◆ REQUIRED TASK 1
Rewrite the clock inspection listing below as a numbered list, skipping any blank lines and leaving the pictures out.

◆ EXCERPT
# Got my Remy HVH250-115 DOM at the machine shop!



## philt (Sep 7, 2014)

Having the motor coupled to the TR3650 5 speed tranny. With the proprietary 720V, 900 amp drive, this motor has proven to produce well over 400 HP on the Dyn. With up to 1000 ft lbs of torque at the rear wheel wells, this is going to be a wild ride!

See it at SEMA 2016.

http://1drv.ms/1whGe3E
www.totalautomationworks.com


----------



## JRP3 (Mar 7, 2008)

philt said:


> See it at SEMA 2016.


Talk about a deep tease. Any progress to post before then?


----------



## philt (Sep 7, 2014)

Not my intent to tease.

Want details?
KigerStang EV
Enjoy.

Also like our FB page if you like what you see.
https://www.facebook.com/pages/Total-AUTOmation-Works-LLC/599825060053495


----------



## JRP3 (Mar 7, 2008)

Thanks. Did you find the matching spline coupler, and if so, what is it?


----------



## philt (Sep 7, 2014)

Made one.
TAW brand.
Was sent out of state for strength hardening.
Should be back in a week or so.
Cutting a 1/2" aluminum mounting plate on the waterjet machine next week.

Once that's done and the coupling is back we will post pics of the motor and tranny in the vehicle with our custom frame kit that fits 64 to 2015 Mustangs.


----------



## JRP3 (Mar 7, 2008)

Did you broach the splines yourself, or did you find the existing spline.


----------



## philt (Sep 7, 2014)

The splines were made out of a solid piece of rod.
I didn't do it myself, a machinist friend has partnered with us to make these to order for different trannys. One side stays the same for the Remy motor, the other side changes, built to order although some may be stocked like the TR3650 Spline and the TR6060 spline since doing 1 offs are very expensive.

At present we are just trying to get the prototype vehicle done for the 2017 SEMA show. Reselling comes after the show.


----------



## JRP3 (Mar 7, 2008)

Wait, you've already delayed it a year since your original post?


----------



## Hollie Maea (Dec 9, 2009)

JRP3 said:


> Wait, you've already delayed it a year since your original post?


Hofstadter's Law: "It always takes longer then you think, even when you take into account Hofstadter's Law."

Buy your SEMA 2018 tickets...


----------



## philt (Sep 7, 2014)

JRP3 said:


> Wait, you've already delayed it a year since your original post?


Yes, we changed direction to EV. Originally was a Coyote 5.0 motor sponsored by Ford and Eaton furnished TVS2800 super charger.

Glad it went this way though. A lot more fun IMO. Not as many people doing it and I think EVs are really the future.


----------



## JRP3 (Mar 7, 2008)

But in your original post at the top of this thread you already made the switch to EV, then mentioned the 2016 SEMA. Now, 11 days later, it's the 2017 SEMA? 



> See it at SEMA 2016.


Was that a typo?


----------



## philt (Sep 7, 2014)

Yes, we could make it to the 16 show but the new batteries we have been promised will not be ready. Plus the extra year gives us time to get all the details right.

I would rather wait a year and get it all right than have issues because we rushed it. 

As a Corvette owner, I know to wait for the second year of a new model before buying. Even then, recalls are expected, even anticipated by GM.

A run of records:
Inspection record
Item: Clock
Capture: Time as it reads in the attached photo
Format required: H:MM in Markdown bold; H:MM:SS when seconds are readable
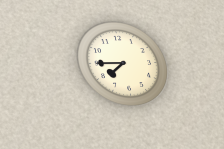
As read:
**7:45**
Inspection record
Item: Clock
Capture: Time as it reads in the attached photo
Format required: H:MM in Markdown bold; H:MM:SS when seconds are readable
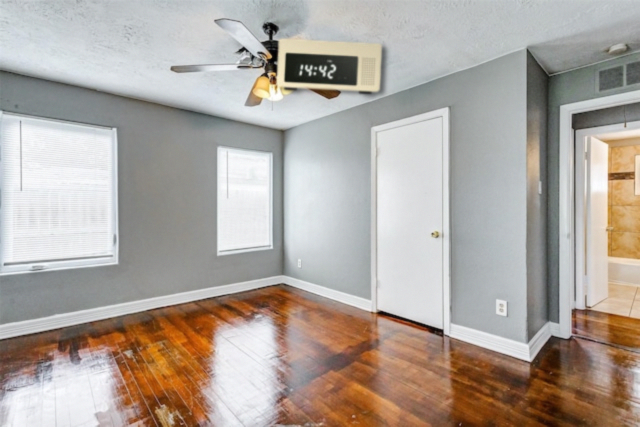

◆ REQUIRED TASK 2
According to the forum thread above, what engine was the Mustang project originally going to use before it changed to EV?

◆ EXERCISE RESPONSE 1
1. Inspection record
2. Item: Clock
3. Capture: Time as it reads in the attached photo
4. Format required: H:MM in Markdown bold; H:MM:SS when seconds are readable
5. As read:
6. **7:45**
7. Inspection record
8. Item: Clock
9. Capture: Time as it reads in the attached photo
10. Format required: H:MM in Markdown bold; H:MM:SS when seconds are readable

◆ EXERCISE RESPONSE 2
A Coyote 5.0 motor sponsored by Ford, with a TVS2800 supercharger furnished by Eaton.